It is the legend that drew legions of explorers and adventurers to their deaths: an ancient empire of citadels and treasure hidden deep in the Amazon jungle.
Spanish conquistadores ventured into the rainforest seeking fortune, followed over the centuries by others convinced they would find a lost civilisation to rival the Aztecs and Incas.
Some seekers called it El Dorado, others the City of Z. But the jungle swallowed them and nothing was found, prompting the rest of the world to call it a myth. The Amazon was too inhospitable, said 20th century scholars, to permit large human settlements.
Now, however, the doomed dreamers have been proved right: there was a great civilisation. New satellite imagery and fly-overs have revealed more than 200 huge geometric earthworks carved in the upper Amazon basin near Brazil’s border with Bolivia.
Spanning 155 miles, the circles, squares and other geometric shapes form a network of avenues, ditches and enclosures built long before Christopher Columbus set foot in the new world. Some date to as early as 200 AD, others to 1283.
Scientists who have mapped the earthworks believe there may be another 2,000 structures beneath the jungle canopy, vestiges of vanished societies.
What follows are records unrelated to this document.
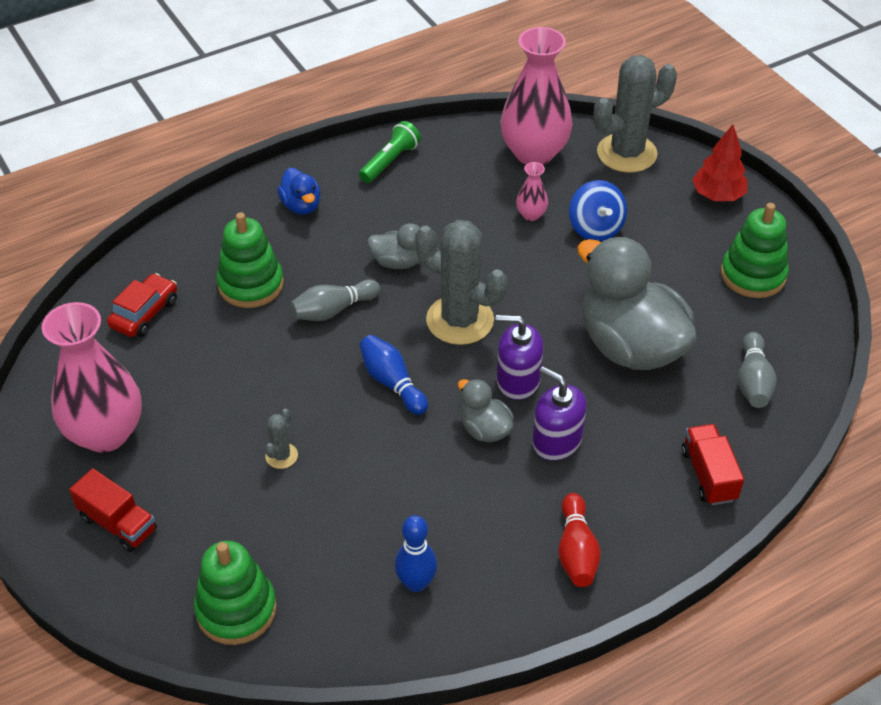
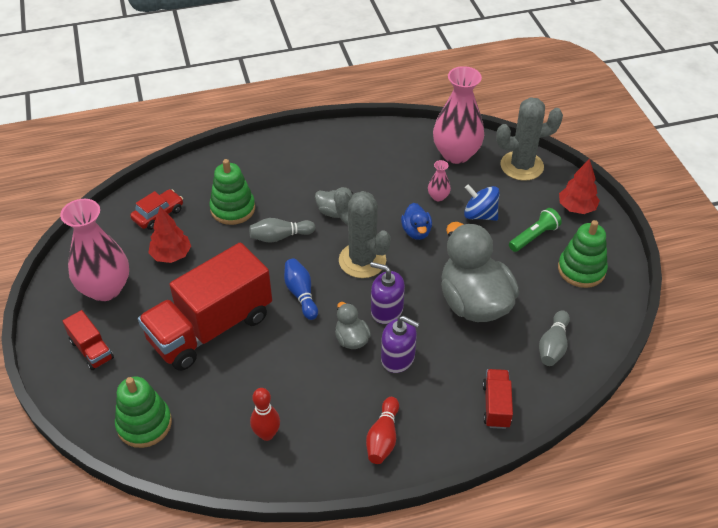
camera: 15 degrees right, 0 degrees up
(186, 366) = (171, 255): none -> red tree
(281, 456) = (210, 328): grey cactus -> red truck
(301, 206) = (285, 162): blue duck -> blue duck (416, 232)
(390, 161) = (355, 142): green flashlight -> green flashlight (534, 236)
(416, 583) = (267, 434): blue bowling pin -> red bowling pin
(557, 441) = (398, 358): purple soap dispenser -> purple soap dispenser turned 150 degrees clockwise
(595, 228) = (480, 215): blue spinning top -> blue spinning top turned 120 degrees clockwise

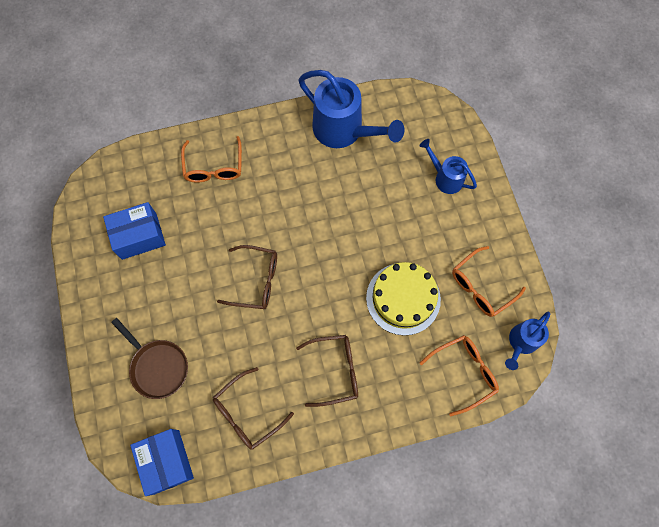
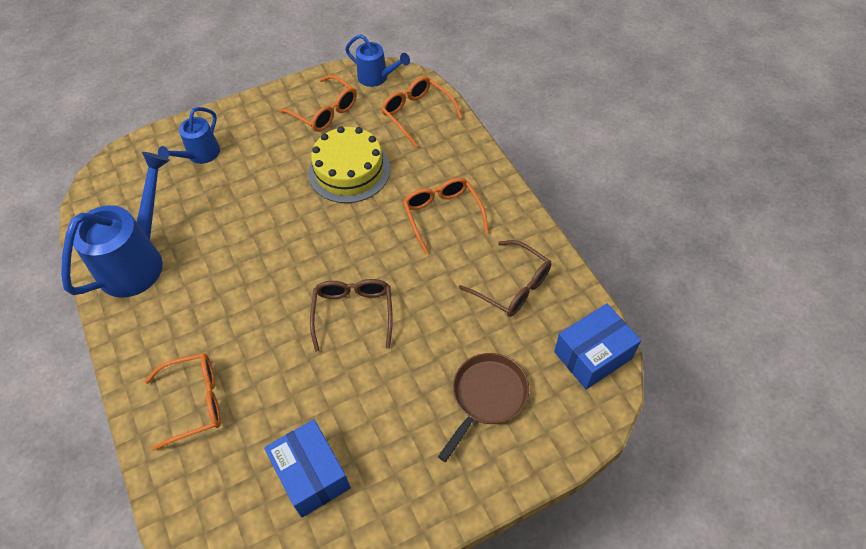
camera: 100 degrees left, 15 degrees down
(335, 370) = (442, 215): brown glasses -> orange glasses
The structures, many of which have been revealed by the clearance of forest for agriculture, point to a “sophisticated pre-Columbian monument-building society”, says the journal Antiquity, which has published the research.
The article adds: “This hitherto unknown people constructed earthworks of precise geometric plan connected by straight orthogonal roads. The ‘geoglyph culture’ stretches over a region more than 250km across, and exploits both the floodplains and the uplands … we have so far seen no more than a tenth of it.”